FRAGMENTO SELECCIONADO

_ _ _ _ _ _ _

Editorial

Acabar con la violencia

Editorial del Domingo 14 de Octubre de 2018
Acabar con la violencia
El Señor Jesús también sufrió los efectos de la violencia. Él enseñó que es en el corazón humano donde se enfrentan la violencia y la paz. El mensaje de Cristo da una respuesta positiva contra la violencia: el amor incondicional de Dios que acoge y perdona.

La Jornada Mundial de la Paz, se celebra cada 1 de enero. Este evento fue una iniciativa del Beato Pablo VI, quien en 1968 expresaba en el primer mensaje: “Ha aparecido finalmente con mucha claridad que la Paz es la línea única y verdadera del progreso humano” A la vez acentuó “que las controversias internacionales se pueden resolver por los caminos de la razón” es decir por medio de negociaciones fundadas en el derecho, la justicia y la equidad,
En la Encíclica “Pacem in Terris” su antecesor, el Papa Juan XXIII exaltaba el sentido y deseo por la Paz, fundada sobre la verdad, sobre la justicia, sobre la libertad, sobre el amor.
Estas frases emitidas por pontífices anteriores, el Papa Francisco las considera como que si fueran dichas, para explicar las situaciones que estamos viviendo en la actualidad.
Al reflexionar sobre el tema ha expresado: “La no violencia es un estilo de política para la paz”. Para lo cual sugiere que los sentimientos humanos y valores personales más profundos de cada uno, deben estar conformados a la no violencia. Que el amor mutuo y la no violencia deben servir de guía, siempre que se ejerciten los procesos de relaciones interpersonales, sociales e internacionales
Y agrega el Papa; “Porque cuando el que ha sufrido la violencia rehúsa vengarse, se vuelve protagonista creíble, en los procesos no violentos de construcción de la paz”.

_ _ _ _ _ _ _

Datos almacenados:

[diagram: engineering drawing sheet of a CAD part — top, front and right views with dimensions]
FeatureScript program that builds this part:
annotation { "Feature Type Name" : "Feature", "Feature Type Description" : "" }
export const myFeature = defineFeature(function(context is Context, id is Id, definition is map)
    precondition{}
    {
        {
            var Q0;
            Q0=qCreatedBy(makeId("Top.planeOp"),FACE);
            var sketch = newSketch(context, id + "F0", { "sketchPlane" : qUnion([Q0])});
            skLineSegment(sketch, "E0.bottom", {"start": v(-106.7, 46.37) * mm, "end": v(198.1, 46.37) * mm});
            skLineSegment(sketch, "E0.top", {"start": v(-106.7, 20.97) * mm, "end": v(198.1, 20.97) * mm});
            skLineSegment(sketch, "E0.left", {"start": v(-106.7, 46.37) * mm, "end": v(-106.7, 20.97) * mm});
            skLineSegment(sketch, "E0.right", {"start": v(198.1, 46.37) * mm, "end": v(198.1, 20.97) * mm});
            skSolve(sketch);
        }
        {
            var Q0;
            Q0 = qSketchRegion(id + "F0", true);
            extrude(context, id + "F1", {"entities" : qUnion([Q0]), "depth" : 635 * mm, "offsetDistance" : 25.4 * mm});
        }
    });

_ _ _ _ _ _ _

CONSIGNA
En el editorial sobre la violencia, ¿sobre qué fundamentos se asienta la paz exaltada por el Papa Juan XXIII en la encíclica "Pacem in Terris"? Enumérelos todos.

RESULTADO DEL EJERCICIO
La verdad, la justicia, la libertad y el amor.